On Saturday, July 21 we slept in a bit later than usual.  We were quickly throwing some clothes on the kids in anticipation of going to a Pioneer Day parade when the phone rang.  I could tell by Lance's tone while he was talking to his brother that something had happened.  After he hung up he turned pale and sank down to his knees.  I immediately worked on booking him a flight to SLC while he quickly jumped in the shower and got dressed.  More phone calls took place- to his Dad, his sister.  We explained briefly to the kids that Grandma was very sick and that Daddy was going to fly to Utah.

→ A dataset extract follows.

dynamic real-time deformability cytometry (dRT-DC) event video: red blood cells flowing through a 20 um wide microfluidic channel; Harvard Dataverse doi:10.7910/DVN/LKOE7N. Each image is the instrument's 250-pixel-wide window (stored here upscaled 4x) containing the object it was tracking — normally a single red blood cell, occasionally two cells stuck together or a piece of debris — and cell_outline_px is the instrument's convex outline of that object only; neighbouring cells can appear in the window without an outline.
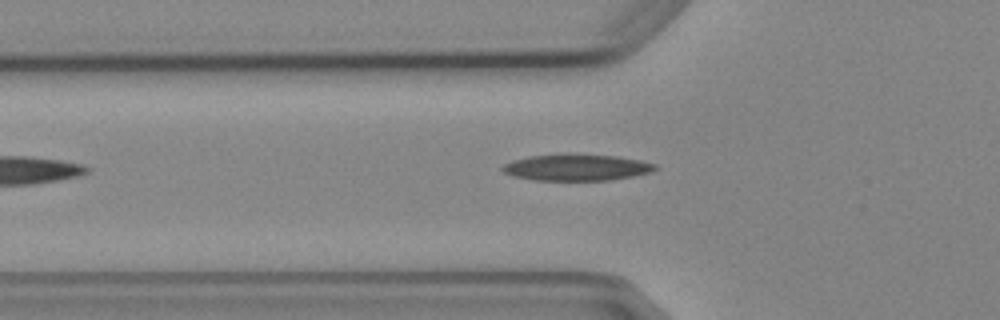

Within an hour we were in the car, dropping off Lance at the airport, and then the kids and I returned home.  I put Zuri down for a nap, put a kids show on for the kids, and then called my parents for the first time.  I knew that I would lose it when I told them and so I had waited until I knew that Lance was off, we were safely back from the airport, and the kids were out of ear shot.  I talked to my Dad, then later my Mom, then a few more calls with Lance's sister Kirsten who was trying to get on the fastest flight out of Seattle.  I spent the next few hours packing everything up.  I dread trip packing regularly, so this was really a challenge with my brain in so many places.  I got the kids in the car and we were on the road.

Driving to SLC is always long and this was my first time doing it alone with all 3 kids.  I tried to stay focused on the driving and on the kids.  There were lots more phone calls.  I desperately wanted to get to Lance.  Leaving Vegas we saw some dark clouds in the sky, after St. George there were more dark clouds and some rain, then as we drove out of Provo there was a beautiful sunset.  I wondered if the sky was matching Grandma's feelings about it all. 



Just as it was getting really dark we pulled in to Tyler and Kimberley's house.  I quickly got the kids in the house and put them in beds.  Kimberley's sisters were there to watch over them for me which was such a relief.  I kissed them goodbye and headed back to the car and drove on to Ogden.  My own parents helped direct me to to the hospital by phone.  Lance called a few more times and  I told him I was almost there.  And then I was there and I was with all of them- Grandpa, Tyler, Kimberley, Kirsten, Lance, and Wendy.  Others had been there earlier in the day.  There were hugs, and tears, and I got to say my goodbye too.       

1 comment:

RachelAA said...

Wow - I am so sorry for the shock. It's a type of phone call no one ever forgets. I'm sorry but what a beautiful life and incredible experience she recently had in the Temple. Our prayers go out to you all that you feel her love and warmth around you.